Downtown Everett college dormitory approved
EVERETT - A proposed college dormitory downtown won hesitant approval from the City Council last week after neighbors and an affected business criticized the plan.
Opponents say the five-story student dormitory building at the corner of California Street and Oakes Avenue would create a parking nightmare, and the owner of The Austin restaurant and bar next door said the dorm’s construction zone would kill his business.
The approximately 100-unit college dorm would benefit Trinity Lutheran College. The college’s development partner, Footprint Inc., intends to break open the dorm by fall 2015.
The site is currently a 33-space parking lot where a large number of The Austin’s clients park.
The Austin’s owner Chuck Delacerda said he just began turning a profit in October 2013. It appears his business can’t come to terms with Footprint.
His lawyer, Mitch Cogdill, threatened that approving the project would impair the lease The Austin has with its landlord over the parking lot next to the business.
In a portion of The Austin’s lease provided to the Tribune, it appears they are pointing to a section that basically says The Austin would share the parking lot with “landlord and other existing and future tenants of the building” on a first-come, first-serve basis.

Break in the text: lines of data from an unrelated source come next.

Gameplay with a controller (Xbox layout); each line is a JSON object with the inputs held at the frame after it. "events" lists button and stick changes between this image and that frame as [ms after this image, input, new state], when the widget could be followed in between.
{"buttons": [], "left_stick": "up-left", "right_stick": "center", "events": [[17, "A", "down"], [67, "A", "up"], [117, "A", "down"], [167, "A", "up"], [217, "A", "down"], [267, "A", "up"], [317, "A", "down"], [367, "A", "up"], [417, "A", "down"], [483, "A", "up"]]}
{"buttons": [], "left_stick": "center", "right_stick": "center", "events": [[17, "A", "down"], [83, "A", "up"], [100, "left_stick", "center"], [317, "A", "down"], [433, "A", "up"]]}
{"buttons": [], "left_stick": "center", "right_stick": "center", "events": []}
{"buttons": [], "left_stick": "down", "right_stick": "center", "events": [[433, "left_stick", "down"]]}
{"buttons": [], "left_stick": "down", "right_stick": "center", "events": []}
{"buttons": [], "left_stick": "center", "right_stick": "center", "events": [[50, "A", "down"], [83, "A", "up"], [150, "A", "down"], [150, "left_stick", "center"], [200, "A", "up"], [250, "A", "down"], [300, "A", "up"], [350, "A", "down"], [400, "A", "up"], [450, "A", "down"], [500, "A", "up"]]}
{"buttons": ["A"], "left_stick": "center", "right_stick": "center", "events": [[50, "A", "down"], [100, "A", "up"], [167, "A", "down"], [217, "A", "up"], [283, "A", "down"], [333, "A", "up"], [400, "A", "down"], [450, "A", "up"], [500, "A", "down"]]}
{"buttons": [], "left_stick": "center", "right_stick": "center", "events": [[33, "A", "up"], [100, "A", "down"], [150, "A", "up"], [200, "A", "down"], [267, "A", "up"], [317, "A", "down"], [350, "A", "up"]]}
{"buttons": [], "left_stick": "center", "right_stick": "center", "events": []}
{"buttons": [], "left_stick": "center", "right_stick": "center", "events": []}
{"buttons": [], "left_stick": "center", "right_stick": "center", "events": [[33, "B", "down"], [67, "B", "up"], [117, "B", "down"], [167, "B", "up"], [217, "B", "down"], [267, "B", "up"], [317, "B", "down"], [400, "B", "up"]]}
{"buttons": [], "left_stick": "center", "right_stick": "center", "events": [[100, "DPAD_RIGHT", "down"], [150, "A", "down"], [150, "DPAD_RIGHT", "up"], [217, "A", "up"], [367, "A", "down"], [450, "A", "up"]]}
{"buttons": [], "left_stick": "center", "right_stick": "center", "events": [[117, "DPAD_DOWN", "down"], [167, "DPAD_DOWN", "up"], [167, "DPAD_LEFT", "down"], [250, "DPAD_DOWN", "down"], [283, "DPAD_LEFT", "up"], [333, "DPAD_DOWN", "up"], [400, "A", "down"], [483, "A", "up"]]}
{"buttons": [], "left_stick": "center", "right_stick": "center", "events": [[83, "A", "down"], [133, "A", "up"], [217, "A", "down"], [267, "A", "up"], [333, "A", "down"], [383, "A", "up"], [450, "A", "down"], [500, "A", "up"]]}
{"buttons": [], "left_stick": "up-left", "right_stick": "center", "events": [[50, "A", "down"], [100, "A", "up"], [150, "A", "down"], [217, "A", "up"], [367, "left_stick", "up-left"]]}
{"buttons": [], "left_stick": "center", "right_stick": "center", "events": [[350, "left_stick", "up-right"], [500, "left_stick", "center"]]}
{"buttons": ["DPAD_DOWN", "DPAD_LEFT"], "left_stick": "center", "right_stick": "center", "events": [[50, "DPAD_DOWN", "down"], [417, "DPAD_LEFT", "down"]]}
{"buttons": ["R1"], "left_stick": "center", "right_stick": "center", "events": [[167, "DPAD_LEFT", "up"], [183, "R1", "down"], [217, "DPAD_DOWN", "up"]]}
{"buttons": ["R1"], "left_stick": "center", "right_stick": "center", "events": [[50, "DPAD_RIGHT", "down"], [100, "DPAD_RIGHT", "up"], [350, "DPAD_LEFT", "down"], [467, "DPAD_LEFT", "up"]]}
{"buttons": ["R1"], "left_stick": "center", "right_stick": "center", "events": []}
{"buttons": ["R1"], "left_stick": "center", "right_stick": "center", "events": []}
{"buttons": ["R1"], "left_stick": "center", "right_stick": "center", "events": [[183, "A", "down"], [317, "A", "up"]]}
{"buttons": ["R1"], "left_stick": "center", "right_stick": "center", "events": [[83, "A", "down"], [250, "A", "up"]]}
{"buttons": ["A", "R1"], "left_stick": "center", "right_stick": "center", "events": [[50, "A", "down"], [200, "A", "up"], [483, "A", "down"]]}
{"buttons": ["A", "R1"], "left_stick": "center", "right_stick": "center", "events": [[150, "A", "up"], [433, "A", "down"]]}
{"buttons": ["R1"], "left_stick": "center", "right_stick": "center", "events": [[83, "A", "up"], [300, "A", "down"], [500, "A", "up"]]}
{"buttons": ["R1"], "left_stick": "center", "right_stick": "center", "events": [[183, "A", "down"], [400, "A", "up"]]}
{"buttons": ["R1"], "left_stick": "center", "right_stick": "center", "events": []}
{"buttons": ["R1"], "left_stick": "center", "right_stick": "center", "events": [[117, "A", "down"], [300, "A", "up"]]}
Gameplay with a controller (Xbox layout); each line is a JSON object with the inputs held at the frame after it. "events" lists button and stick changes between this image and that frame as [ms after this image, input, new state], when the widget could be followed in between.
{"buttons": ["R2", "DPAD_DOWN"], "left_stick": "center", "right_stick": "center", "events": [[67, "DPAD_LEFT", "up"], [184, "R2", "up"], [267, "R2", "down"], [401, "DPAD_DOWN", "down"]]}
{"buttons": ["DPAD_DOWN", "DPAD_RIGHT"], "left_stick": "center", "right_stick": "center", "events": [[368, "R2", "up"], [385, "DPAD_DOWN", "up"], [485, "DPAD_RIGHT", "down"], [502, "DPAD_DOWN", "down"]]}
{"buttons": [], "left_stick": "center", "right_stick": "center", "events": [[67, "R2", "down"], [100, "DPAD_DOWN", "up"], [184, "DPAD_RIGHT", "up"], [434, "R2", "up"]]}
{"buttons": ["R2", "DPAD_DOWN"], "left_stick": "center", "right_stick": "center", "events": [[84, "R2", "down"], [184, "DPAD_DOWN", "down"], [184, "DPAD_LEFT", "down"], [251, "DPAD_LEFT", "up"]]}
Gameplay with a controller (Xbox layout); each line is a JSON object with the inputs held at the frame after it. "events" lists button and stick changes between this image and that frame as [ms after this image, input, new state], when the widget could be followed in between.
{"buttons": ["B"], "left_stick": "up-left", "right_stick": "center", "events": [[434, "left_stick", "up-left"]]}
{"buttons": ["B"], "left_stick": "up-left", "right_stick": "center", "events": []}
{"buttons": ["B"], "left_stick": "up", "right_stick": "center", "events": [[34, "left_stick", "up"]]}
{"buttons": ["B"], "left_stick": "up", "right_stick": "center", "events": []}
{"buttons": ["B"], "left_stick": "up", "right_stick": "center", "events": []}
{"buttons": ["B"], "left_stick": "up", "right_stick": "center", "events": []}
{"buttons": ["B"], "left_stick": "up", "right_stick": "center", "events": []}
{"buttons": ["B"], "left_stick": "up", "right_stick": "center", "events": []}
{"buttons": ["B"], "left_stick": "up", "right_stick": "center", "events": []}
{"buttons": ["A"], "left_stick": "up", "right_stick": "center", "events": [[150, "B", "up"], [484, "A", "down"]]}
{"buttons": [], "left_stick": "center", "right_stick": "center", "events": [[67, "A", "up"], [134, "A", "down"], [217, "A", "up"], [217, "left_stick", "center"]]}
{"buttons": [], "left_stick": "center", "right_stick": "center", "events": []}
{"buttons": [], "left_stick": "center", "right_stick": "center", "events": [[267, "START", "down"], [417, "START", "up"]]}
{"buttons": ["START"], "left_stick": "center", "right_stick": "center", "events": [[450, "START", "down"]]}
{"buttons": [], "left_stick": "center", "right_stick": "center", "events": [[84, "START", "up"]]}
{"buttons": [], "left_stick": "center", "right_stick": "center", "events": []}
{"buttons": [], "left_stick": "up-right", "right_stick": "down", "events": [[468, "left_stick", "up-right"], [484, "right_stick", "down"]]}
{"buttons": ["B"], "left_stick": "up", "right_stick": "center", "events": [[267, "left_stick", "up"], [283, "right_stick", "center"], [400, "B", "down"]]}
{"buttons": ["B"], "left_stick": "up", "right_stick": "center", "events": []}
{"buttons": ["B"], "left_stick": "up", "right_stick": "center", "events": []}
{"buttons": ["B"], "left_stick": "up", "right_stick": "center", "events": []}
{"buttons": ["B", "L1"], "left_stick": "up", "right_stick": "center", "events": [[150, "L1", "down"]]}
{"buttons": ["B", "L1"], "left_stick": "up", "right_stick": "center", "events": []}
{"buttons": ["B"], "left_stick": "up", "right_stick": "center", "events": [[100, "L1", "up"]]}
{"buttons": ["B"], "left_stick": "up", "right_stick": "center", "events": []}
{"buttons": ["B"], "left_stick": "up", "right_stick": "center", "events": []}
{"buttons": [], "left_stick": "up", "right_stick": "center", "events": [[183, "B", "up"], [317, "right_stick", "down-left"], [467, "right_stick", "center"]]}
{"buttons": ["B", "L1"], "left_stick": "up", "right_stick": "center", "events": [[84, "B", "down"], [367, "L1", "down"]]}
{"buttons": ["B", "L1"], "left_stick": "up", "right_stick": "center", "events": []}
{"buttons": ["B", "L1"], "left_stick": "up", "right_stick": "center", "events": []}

The parking lot and the building at 2820 Colby were both owned by the Lions Club of Everett until the club sold both pieces of land to investors who are affiliated with Footprint.
In downtown, parking is scarce. City Council members acknowledged the parking issue in deciding whether or not to approve the project last week.
The dorm proposal has covenants requiring students’ cars stay off the street. The covenant would require all students living in the dorm to park at Trinity’s 358-stall parking garage two blocks away.
Trinity president John Reed said the dorm students’ cars would be monitored and said his students would follow parking protocols.
Opponents say that rationale defies common sense.
The students will park where they want, said Doug Lee, a former traffic cop from Marysville. He came representing Gospel of Light Church, which is a small church in the area.
“We have no issues with Trinity Lutheran College, but the concern is they are 18 to 21 year old people and they will park nearby,” Lee said. “If it’s cold and rainy, they’re going to utilize on-street parking when we need it most.”
Three churches near the project site, including the new Mars Hill megachurch, are cooperatively using the parking available nearby, Lee said.
Because there are no parking time limits on the weekends, though, Lee sees cars left parked in the area for the entire weekend.
Resident Ryan Lindley lives nearby and has similar concerns on parking.
“There’s really no way to force students to park where you want them to park,” Lindley said. “It doesn’t seem good at all for the neighborhood.”
The council voted 4-1 to approve the project, with Councilman Ron Gipson dissenting.
“I support this project, but I can’t support legislation that’s going to have an impact on the businesses down there,” Gipson said.
The Everett Fire Department has dedicated spaces on the southeast corner of California and Oakes. The council may consider taking away some of those dedicated spaces.
Everett Community College supports Trinity’s projects, EvCC vice president Pat Sisneros told the council last week.
Footprint operates fully furnished “micro-housing” apartment buildings in many Seattle neighborhoods and has similar developments in Oregon and California.
Footprint is using Everett as its pilot project, but is working on similar urban dormitories for five other colleges, Footprint CEO Cathy Reines said.